“Essere in campo da solo, lottare per vincere, soffrire, cadere e rialzarsi, non mollare mai,piangere, gioire, sempre da solo e, poi, la pallina che, al momento del match point, danza sul nastro della rete e che, dipende da quale parte del campo vada a finire, ti può fare vincere o perdere. Il singolare del tennis è davvero la metafora della vita.”
Giuseppe Tobia
“Forse dormivo, forse ero in dormiveglia, ma ho fatto un sogno strano.
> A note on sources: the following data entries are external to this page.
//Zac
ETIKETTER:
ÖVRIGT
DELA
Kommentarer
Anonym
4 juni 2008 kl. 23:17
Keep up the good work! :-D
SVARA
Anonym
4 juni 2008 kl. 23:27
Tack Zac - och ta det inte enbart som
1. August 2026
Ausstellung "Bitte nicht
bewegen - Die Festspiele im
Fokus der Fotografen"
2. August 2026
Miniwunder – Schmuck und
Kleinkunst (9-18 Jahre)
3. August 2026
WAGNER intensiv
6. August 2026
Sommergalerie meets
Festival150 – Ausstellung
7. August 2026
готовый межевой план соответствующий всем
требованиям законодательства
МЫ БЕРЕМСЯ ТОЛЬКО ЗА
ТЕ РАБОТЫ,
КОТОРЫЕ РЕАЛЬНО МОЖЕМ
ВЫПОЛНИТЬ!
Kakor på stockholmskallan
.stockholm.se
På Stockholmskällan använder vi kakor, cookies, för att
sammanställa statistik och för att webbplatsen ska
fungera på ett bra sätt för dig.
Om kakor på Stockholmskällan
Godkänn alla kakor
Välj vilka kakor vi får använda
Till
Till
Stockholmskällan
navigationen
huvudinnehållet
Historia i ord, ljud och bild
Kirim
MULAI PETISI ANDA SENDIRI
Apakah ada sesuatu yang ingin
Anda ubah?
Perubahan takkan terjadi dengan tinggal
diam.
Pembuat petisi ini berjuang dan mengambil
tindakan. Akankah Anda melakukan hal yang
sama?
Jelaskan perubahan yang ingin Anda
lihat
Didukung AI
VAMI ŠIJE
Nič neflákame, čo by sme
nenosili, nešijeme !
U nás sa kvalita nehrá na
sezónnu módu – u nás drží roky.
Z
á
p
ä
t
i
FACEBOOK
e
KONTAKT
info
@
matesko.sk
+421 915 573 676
Tutti i Santi del calendario, Geova, Buddha, Brahma, Visnù e Shiva, tutti gli dei dell'antica Grecia e poi tante altre divinità di altre religioni, accompagnate dai loro profeti, mi venivano incontro e spingendosi e alzando la mano, mi chiedevano di essere scelti, gridando il loro nome a squarciagola. Ad un tratto, in mezzo a tutto quel marasma, si levò una Voce, altisonante e maestosa ,che, dall'alto, da molto in alto, sovrastando il vocio della folla, così diceva: "Basta, con tutte queste comparse!". E li ha cacciati tutti. Si sono ritirati in buon ordine e anche la Voce s'è taciuta.”